The macroscopic tensile sample is modeled as a layered composite of thickness \(t_{\textrm{comp}}\) with a brazing layer that shows spatial thickness fluctuations. This is motivated by the observation that the depth of interdiffusion varies along the in-plane directions forming a non-flat interface between the brazing layer and the base sheet metal. The layers are generated by coloring a Voronoï tessellation with 2000 equally sized cells on the macroscale according to the cell centroid positions, which leads to an interface roughness in the order of magnitude of the Voronoï cell diameter. Figure 4 shows the procedure schematically. As a model input parameter, the mean thickness of the brazing layer \(t_{\textrm{braze}}\) is used.

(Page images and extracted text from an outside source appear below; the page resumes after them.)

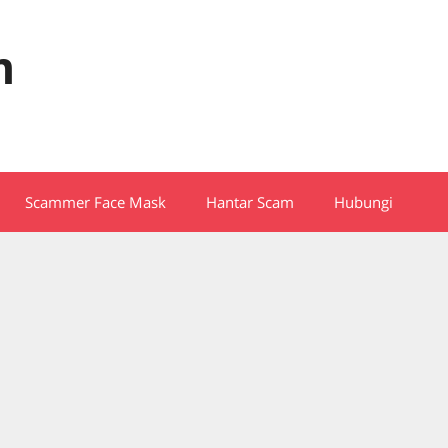
m
Scammer Face Mask
Hantar Scam
Hubungi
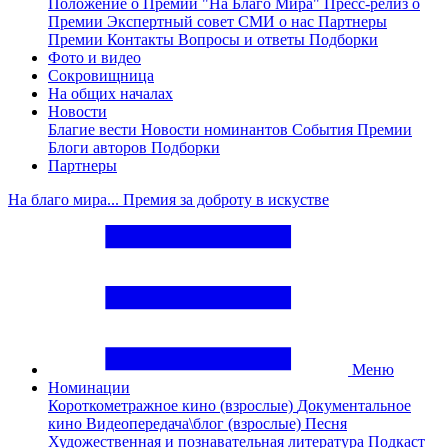
Положение о Премии "На Благо Мира"
Пресс-релиз о
Премии
Экспертный совет
СМИ о нас
Партнеры
Премии
Контакты
Вопросы и ответы
Подборки
Фото и видео
Сокровищница
На общих началах
Новости
Благие вести
Новости номинантов
События Премии
Блоги авторов
Подборки
Партнеры
На благо мира... Премия за доброту в искустве
Меню
Номинации
Короткометражное кино (взрослые)
Документальное
кино
Видеопередача\блог (взрослые)
Песня
Художественная и познавательная литература
Подкаст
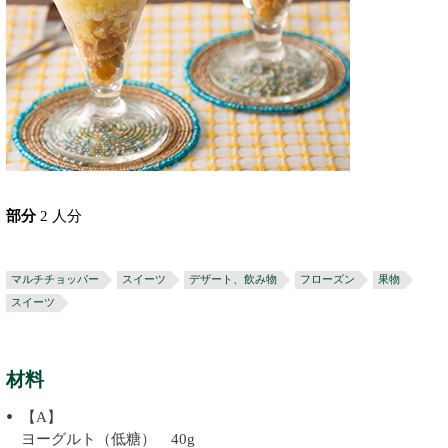
部分
2 人分
マルチチョッパー
スイーツ
デザート、飲み物
フローズン
果物
スイーツ
材料
【A】
ヨーグルト（低糖） 40g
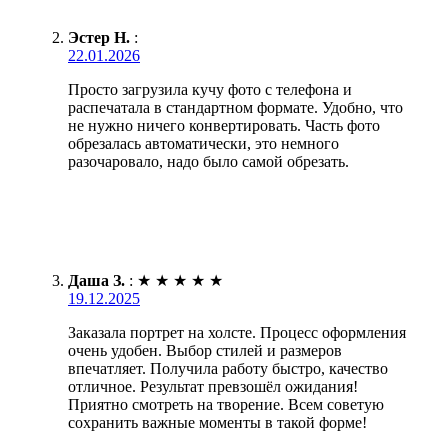
Эстер Н.
:
22.01.2026
Просто загрузила кучу фото с телефона и
распечатала в стандартном формате. Удобно, что
не нужно ничего конвертировать. Часть фото
обрезалась автоматически, это немного
разочаровало, надо было самой обрезать.
Даша З.
:
★
★
★
★
★
19.12.2025
Заказала портрет на холсте. Процесс оформления
очень удобен. Выбор стилей и размеров
впечатляет. Получила работу быстро, качество
отличное. Результат превзошёл ожидания!
Приятно смотреть на творение. Всем советую
сохранить важные моменты в такой форме!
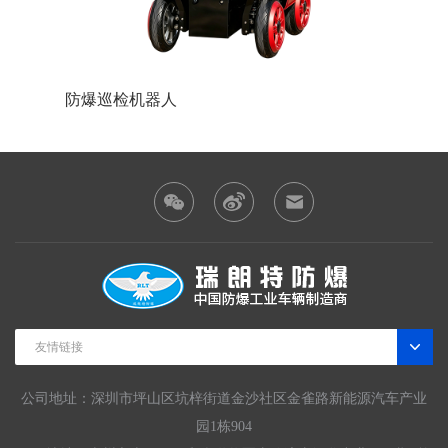
防爆巡检机器人
防爆装
友情链接
公司地址：深圳市坪山区坑梓街道金沙社区金雀路新能源汽车产业
园1栋904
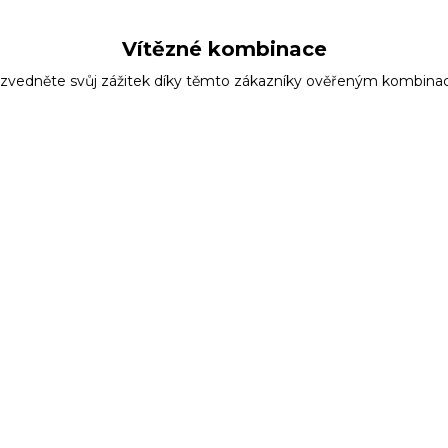
Vítězné kombinace
zvedněte svůj zážitek díky těmto zákazníky ověřeným kombina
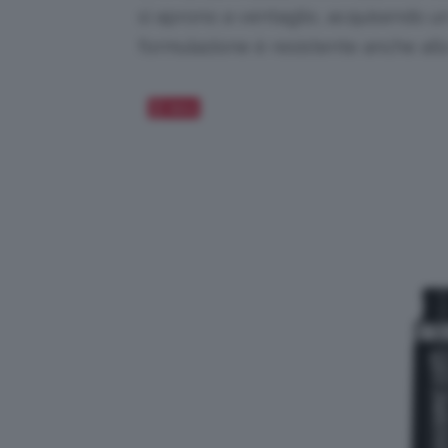
si aprono a ventaglio, acquisendo u
formulazione è resistente anche allo 
Salva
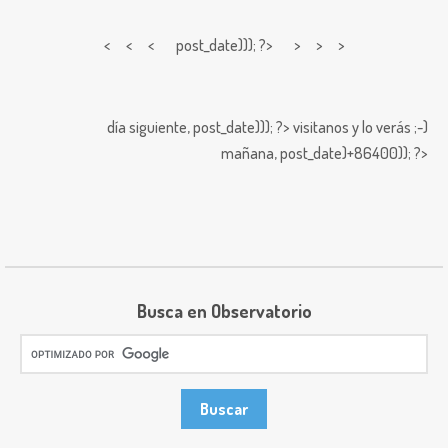
< < <
post_date))); ?> > > >
día siguiente,
post_date))); ?>
visitanos y lo verás ;-)
mañana,
post_date)+86400)); ?>
Busca en Observatorio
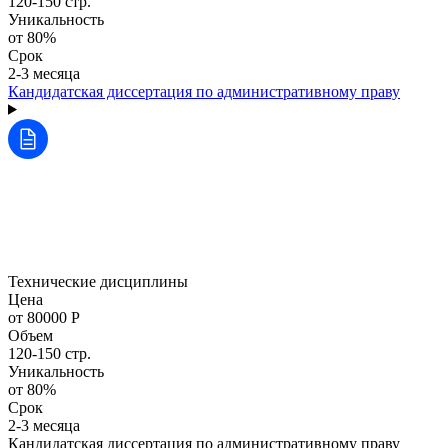
120-150 стр.
Уникальность
от 80%
Срок
2-3 месяца
Кандидатская диссертация по административному праву
Технические дисциплины
Цена
от 80000 Р
Объем
120-150 стр.
Уникальность
от 80%
Срок
2-3 месяца
Кандидатская диссертация по административному праву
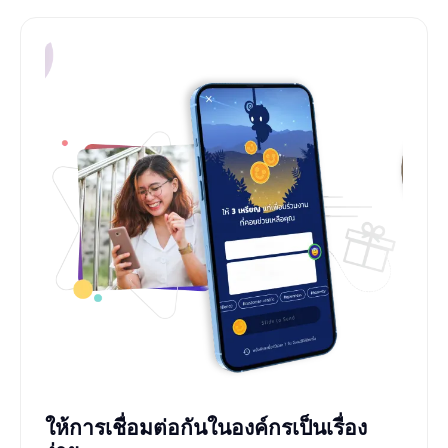
ให้การเชื่อมต่อกันในองค์กรเป็นเรื่อง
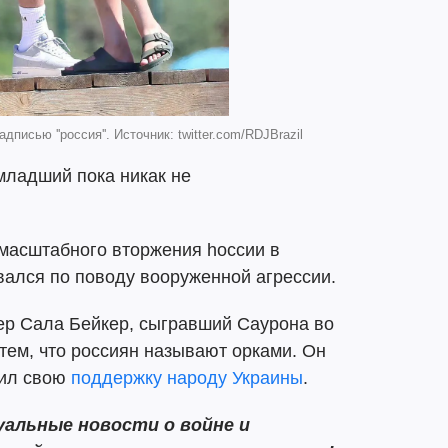
писью ''россия''. Источник: twitter.com/RDJBrazil
младший пока никак не
омасштабного вторжения hоссии в
вался по поводу вооруженной агрессии.
ер Сала Бейкер, сыгравший Саурона во
 тем, что россиян называют орками. Он
зил свою
поддержку народу Украины
.
альные новости о войне и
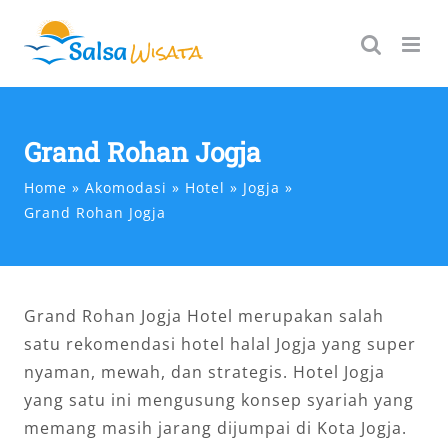
Skip
to
content
Grand Rohan Jogja
Home
Akomodasi
Hotel
Jogja
Grand Rohan Jogja
Grand Rohan Jogja Hotel merupakan salah
satu rekomendasi hotel halal Jogja yang super
nyaman, mewah, dan strategis. Hotel Jogja
yang satu ini mengusung konsep syariah yang
memang masih jarang dijumpai di Kota Jogja.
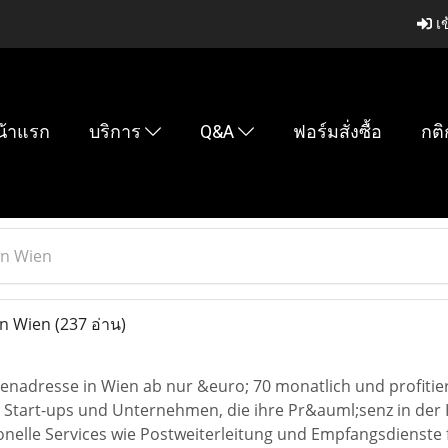
เข
น้าแรก
บริการ
Q&A
ฟอร์มสั่งซื้อ
กติ
in Wien
in Wien
(237 อ่าน)
menadresse in Wien ab nur &euro; 70 monatlich und profitier
;r Start-ups und Unternehmen, die ihre Pr&auml;senz in de
onelle Services wie Postweiterleitung und Empfangsdienste f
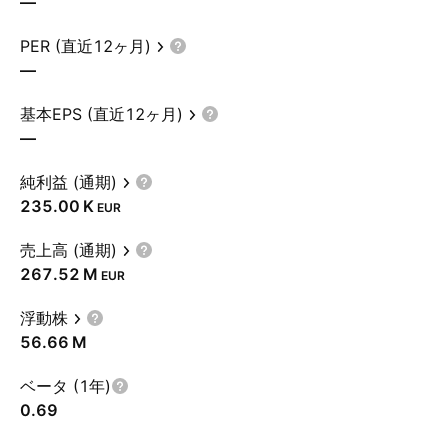
—
PER (直近12ヶ月)
—
基本EPS (直近12ヶ月)
—
純利益 (通期)
‪235.00 K‬
EUR
売上高 (通期)
‪267.52 M‬
EUR
浮動株
‪56.66 M‬
ベータ (1年)
0.69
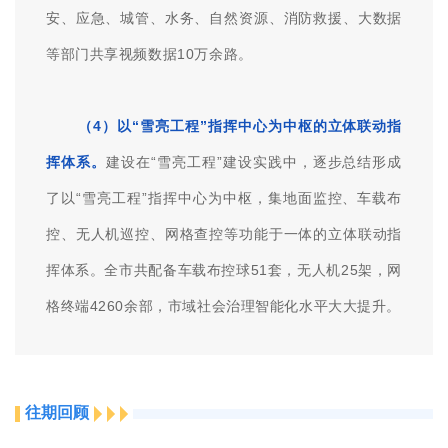
领导小组成员单位、60个区（市）直综治维稳重点单
位、100%的镇街、100%的村（社区）、100%的网
格。
（2）分层级整合各级各部门建设的视频监控资
源，打造全市视频共享“资源池”，
具备10万路联网接入
能力，已联网接入2.7万余路。按照“应享尽享”原则，通
过签订共享协议，市委政法委已累计向组织、网信、公
安、应急、城管、水务、自然资源、消防救援、大数据
等部门共享视频数据10万余路。
（4）以“雪亮工程”指挥中心为中枢的立体联动指
挥体系。
建设在“雪亮工程”建设实践中，逐步总结形成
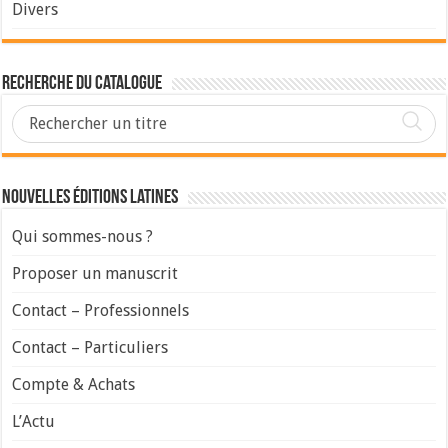
Divers
Recherche du Catalogue
Nouvelles Éditions Latines
Qui sommes-nous ?
Proposer un manuscrit
Contact – Professionnels
Contact – Particuliers
Compte & Achats
L’Actu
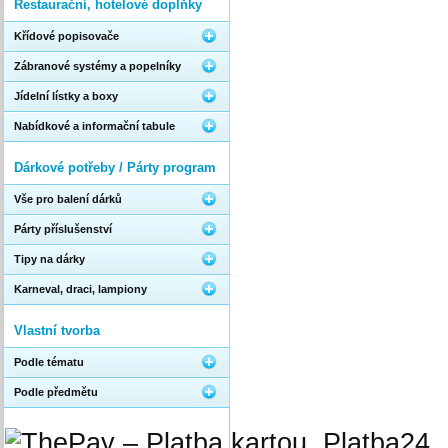
Restaurační, hotelové doplňky
Křídové popisovače
Zábranové systémy a popelníky
Jídelní lístky a boxy
Nabídkové a informační tabule
Dárkové potřeby / Párty program
Vše pro balení dárků
Párty příslušenství
Tipy na dárky
Karneval, draci, lampiony
Vlastní tvorba
Podle tématu
Podle předmětu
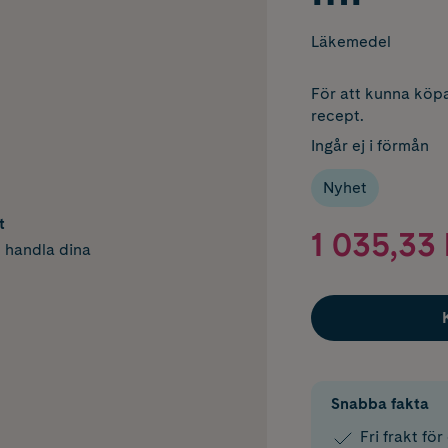
Läkemedel
För att kunna köpa
recept.
Ingår ej i förmån
Nyhet
t
1 035,33 
h handla dina
Snabba fakta
Fri frakt fö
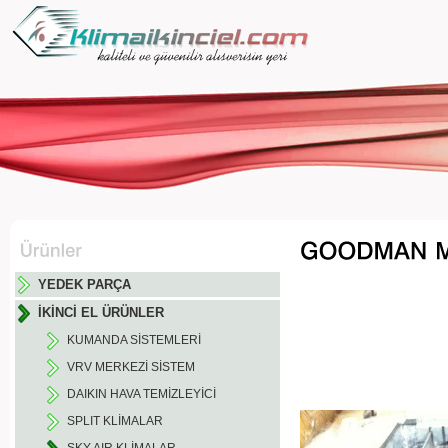
YEDEK PARÇA
İKİNCİ EL ÜRÜNLER
KUMANDA SİSTEMLERİ
VRV MERKEZİ SİSTEM
DAIKIN HAVA TEMİZLEYİCİ
SPLIT KLİMALAR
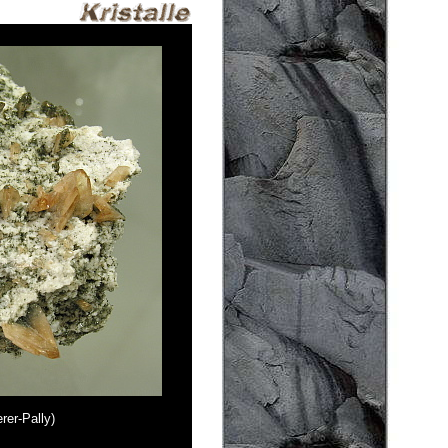
er-Pally)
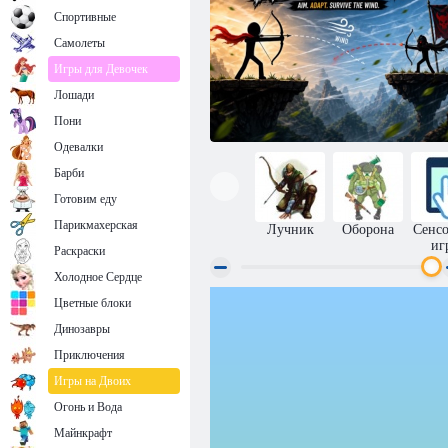
Спортивные
Самолеты
Игры для Девочек
Лошади
Пони
Одевалки
Барби
Готовим еду
Парикмахерская
Лучник
Оборона
Сенс
иг
Раскраски
Холодное Сердце
Цветные блоки
Охотник
Динозавры
Приключения
Игры на Двоих
Огонь и Вода
Майнкрафт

The interface roughness is smaller than the sample’s in-plane dimensions by a factor of approximately 12. Therefore, the condition of the separation of scales is satisfied, and a semi-periodic macroscopic RVE with periodic boundary conditions applied in the x- and z-directions is employed to reduce the computational time significantly. For the y-direction force free surface boundary conditions are applied. The uniaxial tensile load is introduced over a multipoint constraint that prescribes a volume-averaged deformation in the x-direction. Details of the implementation of periodic boundary conditions can be found in, for example, [25]. The cube-shaped computational domain is discretized by 65\(^3\) brick finite elements with linear shape functions (C3D8R). An example of the layered composite model with a mean thickness of the brazing layer of \(t_{\textrm{braze}} = 0.5 \, t_{\textrm{comp}}\) is provided in Fig.  5 together with the sources of the material behavior for each layer that are described in Sect. 2. To be able to deal with the free surfaces in the y-direction of the tensile samples, the finite element method is chosen as the solution method for mechanical equilibrium on the macroscale. This modeling approach still accounts for an accurate representation of the interface between the base metal and the brazing layer while neglecting second-order effects caused by anisotropic material behavior of the oligocrystalline base sheet metals. A summary of the reference configuration in terms of geometry and loading for the simulations on the microscale as well as the macroscale is given in “Appendix C”. The values reported there are used if not stated differently.